Kelly, a junior minister, said he was surprised by what Finlay had said and pressed him to name the representatives he accuses of not doing enough to maintain calm on the streets.

McCausland said he could contact politicians by phoning them or asking for a meeting.

“There is no need for megaphone diplomacy via the radio and television,” he said.

He said the DUP had been “working to resolve problems around parades and protests for many years, long before before Mr Finlay arrived [from Scotland], and we continue to do so.”

Meanwhile Dawn Purvis, who has resigned the leadership of the Progressive Unionist Party, has called for an end to intimidation in the Shankill area following the murder of loyalist Bobby Moffett.

He was shot dead by two men last week. Police are understood to be examining the possibility that the killers were linked to the Ulster Volunteer Force, which is on ceasefire and last year announced it had decommissioned its weapons.

There were unconfirmed reports yesterday that warnings had been circulated to people not to attend Moffett’s funeral. Moffett is to be buried tomorrow and tensions are rising in the area in advance of his funeral. Purvis, whose party is aligned with the UVF, condemned any intimidation of Shankill residents who have protested against the murder and have held peace vigils in the area.

In a statement, the East Belfast Assembly member Purvis said: "I make this decision with a very heavy heart.
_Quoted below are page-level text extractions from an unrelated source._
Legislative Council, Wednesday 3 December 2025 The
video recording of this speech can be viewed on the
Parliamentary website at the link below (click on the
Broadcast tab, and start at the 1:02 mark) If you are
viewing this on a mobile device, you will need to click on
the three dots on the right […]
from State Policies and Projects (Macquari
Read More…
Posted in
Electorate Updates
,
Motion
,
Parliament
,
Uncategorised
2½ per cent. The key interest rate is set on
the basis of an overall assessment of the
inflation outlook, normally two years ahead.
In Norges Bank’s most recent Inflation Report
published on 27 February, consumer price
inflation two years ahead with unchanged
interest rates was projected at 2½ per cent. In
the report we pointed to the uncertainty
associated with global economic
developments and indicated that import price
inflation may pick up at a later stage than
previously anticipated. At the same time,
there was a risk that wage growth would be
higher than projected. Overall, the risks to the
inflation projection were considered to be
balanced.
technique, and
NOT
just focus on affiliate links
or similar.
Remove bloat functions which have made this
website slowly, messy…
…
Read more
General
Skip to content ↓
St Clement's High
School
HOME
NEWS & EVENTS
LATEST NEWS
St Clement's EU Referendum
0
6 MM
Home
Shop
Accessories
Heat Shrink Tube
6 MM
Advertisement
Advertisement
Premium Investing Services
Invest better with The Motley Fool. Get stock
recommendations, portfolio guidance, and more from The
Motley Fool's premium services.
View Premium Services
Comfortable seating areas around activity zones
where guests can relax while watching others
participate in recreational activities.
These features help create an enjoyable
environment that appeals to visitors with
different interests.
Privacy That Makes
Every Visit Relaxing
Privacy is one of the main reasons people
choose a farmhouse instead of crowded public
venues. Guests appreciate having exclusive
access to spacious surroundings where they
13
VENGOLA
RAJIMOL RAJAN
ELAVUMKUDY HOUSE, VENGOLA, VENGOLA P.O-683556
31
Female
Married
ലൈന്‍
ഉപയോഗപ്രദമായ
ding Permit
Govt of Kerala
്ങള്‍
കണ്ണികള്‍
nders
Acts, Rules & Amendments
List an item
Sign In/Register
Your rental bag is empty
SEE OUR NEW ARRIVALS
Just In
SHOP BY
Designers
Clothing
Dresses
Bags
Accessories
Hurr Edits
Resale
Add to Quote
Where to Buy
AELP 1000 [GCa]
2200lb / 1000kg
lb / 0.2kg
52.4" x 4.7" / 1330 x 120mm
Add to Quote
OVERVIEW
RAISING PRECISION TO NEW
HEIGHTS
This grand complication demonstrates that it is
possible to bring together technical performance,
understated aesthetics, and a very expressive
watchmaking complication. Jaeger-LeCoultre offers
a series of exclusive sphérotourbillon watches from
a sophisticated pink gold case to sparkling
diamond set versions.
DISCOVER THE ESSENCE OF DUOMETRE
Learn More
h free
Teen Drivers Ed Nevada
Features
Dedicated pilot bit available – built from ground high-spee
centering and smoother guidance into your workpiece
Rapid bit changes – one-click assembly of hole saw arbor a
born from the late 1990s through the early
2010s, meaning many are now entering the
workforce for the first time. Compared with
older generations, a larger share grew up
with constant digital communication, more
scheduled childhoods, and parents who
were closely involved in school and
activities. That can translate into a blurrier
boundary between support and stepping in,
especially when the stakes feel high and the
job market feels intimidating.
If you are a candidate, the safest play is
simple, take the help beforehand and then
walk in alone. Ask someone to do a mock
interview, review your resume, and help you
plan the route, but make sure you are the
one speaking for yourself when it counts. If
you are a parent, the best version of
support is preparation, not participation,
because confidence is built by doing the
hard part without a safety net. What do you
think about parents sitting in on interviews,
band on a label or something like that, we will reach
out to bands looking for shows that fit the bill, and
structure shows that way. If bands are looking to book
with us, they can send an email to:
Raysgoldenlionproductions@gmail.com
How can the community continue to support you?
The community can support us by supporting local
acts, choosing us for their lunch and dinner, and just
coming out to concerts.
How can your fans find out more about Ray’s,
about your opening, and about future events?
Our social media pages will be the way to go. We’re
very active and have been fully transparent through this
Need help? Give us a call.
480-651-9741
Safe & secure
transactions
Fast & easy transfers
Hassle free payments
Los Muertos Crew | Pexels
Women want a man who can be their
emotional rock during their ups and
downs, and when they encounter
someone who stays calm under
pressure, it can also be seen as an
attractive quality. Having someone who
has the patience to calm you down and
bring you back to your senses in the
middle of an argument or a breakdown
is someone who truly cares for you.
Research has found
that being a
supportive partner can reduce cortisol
I believe the Progressive Unionist Party was founded by individuals who had a real vision for Northern Ireland and a positive and important contribution to make to politics and the peace process in this country. I have been honored to be a part of that."

"However, I can no longer offer leadership to a political party which is expected to answer for the indefensible actions of others." Purvis added she would continue as an MLA for East Belfast.